Watch out, pharma—the federal government has its eye on add-on drug patents that can lead to higher prices. In a new effort, the FDA and the U.S. Patent and Trademark Office (PTO) are teaming up to take a close look at patenting procedures.
Wednesday, the PTO said it plans to crack down on patenting of “incremental, obvious changes to existing drugs that do not qualify" for new protections. The initiative follows President Joe Biden's 2021 executive order asking the agencies to leverage their collective experience in promoting “innovation, competition, and the approval and regulation of safe and effective drugs.”
The latest effort is the result of officials at the PTO and the FDA exchanging letters outlining their concerns about pharma patents. The joint work is set to expand their resources for patent regulation.
Last September, then-acting FDA Commissioner Janet Woodcock, M.D., wrote a letter (PDF) to PTO official Andrew Hirshfeld expressing her concern over how “certain uses of the patent system” delay the introduction of generics and biosimilars. In her letter, Woodcock cited a study that found that 78% of new drug patents awarded between 2005 and 2015 were not for new drugs, but existing ones.
She asked that the PTO engage more with the FDA, address the possible misuse of the patent system, provide adequate time and resources for patent examiners and more.
In the PTO’s response, dated yesterday, Director Kathi Vidal emphasized Biden’s concern that too often, patent and other laws have been “misused to inhibit and delay—for years and even decades—competition from generic drugs and biosimilars, denying Americans access to lower-cost drugs.”
Vidal noted that while U.S. laws were created to work for the benefit for the people, “we must make sure our system as a whole does not unnecessarily delay getting generic, biosimilar, and more affordable versions of those drugs into the hands of Americans who need them.” She pledged collaboration with the FDA.
As pharma watchers know, patent protections for individual drugs can often drag on for decades. In 2020, the Initiative for Medicines, Access & Knowledge reported that AbbVie filed for 165 patents on cancer drug Imbruvica, 88 of which were granted. The add-on patents earned the company another nine years of protections, bringing the commercial exclusivity period to 29 years.

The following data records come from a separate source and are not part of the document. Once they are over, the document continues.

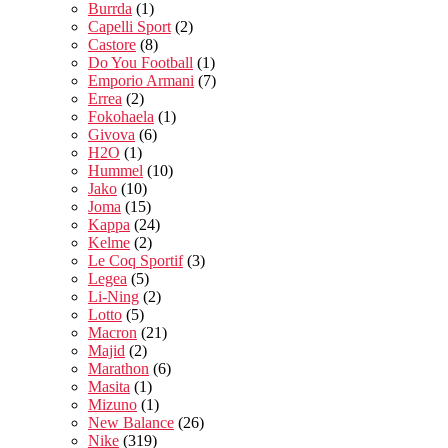
Burrda
(1)
Capelli Sport
(2)
Castore
(8)
Do You Football
(1)
Emporio Armani
(7)
Errea
(2)
Fokohaela
(1)
Givova
(6)
H2O
(1)
Hummel
(10)
Jako
(10)
Joma
(15)
Kappa
(24)
Kelme
(2)
Le Coq Sportif
(3)
Legea
(5)
Li-Ning
(2)
Lotto
(5)
Macron
(21)
Majid
(2)
Marathon
(6)
Masita
(1)
Mizuno
(1)
New Balance
(26)
Nike
(319)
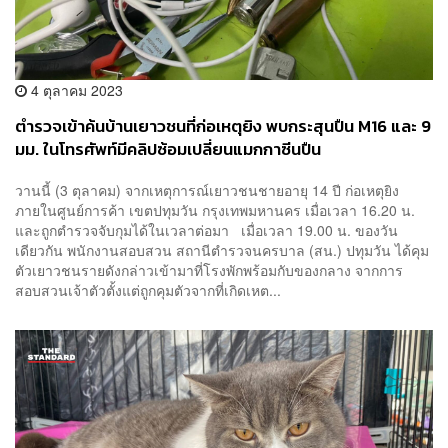
4 ตุลาคม 2023
ตำรวจเข้าค้นบ้านเยาวชนที่ก่อเหตุยิง พบกระสุนปืน M16 และ 9
มม. ในโทรศัพท์มีคลิปซ้อมเปลี่ยนแมกกาซีนปืน
วานนี้ (3 ตุลาคม) จากเหตุการณ์เยาวชนชายอายุ 14 ปี ก่อเหตุยิง
ภายในศูนย์การค้า เขตปทุมวัน กรุงเทพมหานคร เมื่อเวลา 16.20 น.
และถูกตำรวจจับกุมได้ในเวลาต่อมา เมื่อเวลา 19.00 น. ของวัน
เดียวกัน พนักงานสอบสวน สถานีตำรวจนครบาล (สน.) ปทุมวัน ได้คุม
ตัวเยาวชนรายดังกล่าวเข้ามาที่โรงพักพร้อมกับของกลาง จากการ
สอบสวนเจ้าตัวตั้งแต่ถูกคุมตัวจากที่เกิดเหต...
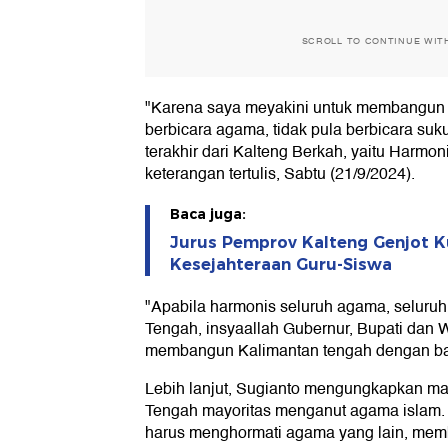
SCROLL TO CONTINUE WIT
"Karena saya meyakini untuk membangun 
berbicara agama, tidak pula berbicara suku
terakhir dari Kalteng Berkah, yaitu Harmon
keterangan tertulis, Sabtu (21/9/2024).
Baca juga:
Jurus Pemprov Kalteng Genjot Ku
Kesejahteraan Guru-Siswa
"Apabila harmonis seluruh agama, seluruh
Tengah, insyaallah Gubernur, Bupati dan W
membangun Kalimantan tengah dengan ba
Lebih lanjut, Sugianto mengungkapkan ma
Tengah mayoritas menganut agama islam.
harus menghormati agama yang lain, memb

The strategy exploited “weakness in the procedures of the PTO and courts to extend exclusivity,” then-Bernstein analyst Ronny Gal wrote in a note to clients at the time. Gal also predicted that the move would “gradually lead to efforts to reform.”
Over the years, AbbVie has routinely faced criticism for placing a "patent thicket" around its top drug, Humira, as well.
As part of their effort, the PTO and FDA invite the public to participate through upcoming outreach events and listening sessions. They're in the process of developing policies aimed at “protecting and promoting” innovation as well as advancing competition that could lead to lower drug prices, Vidal said.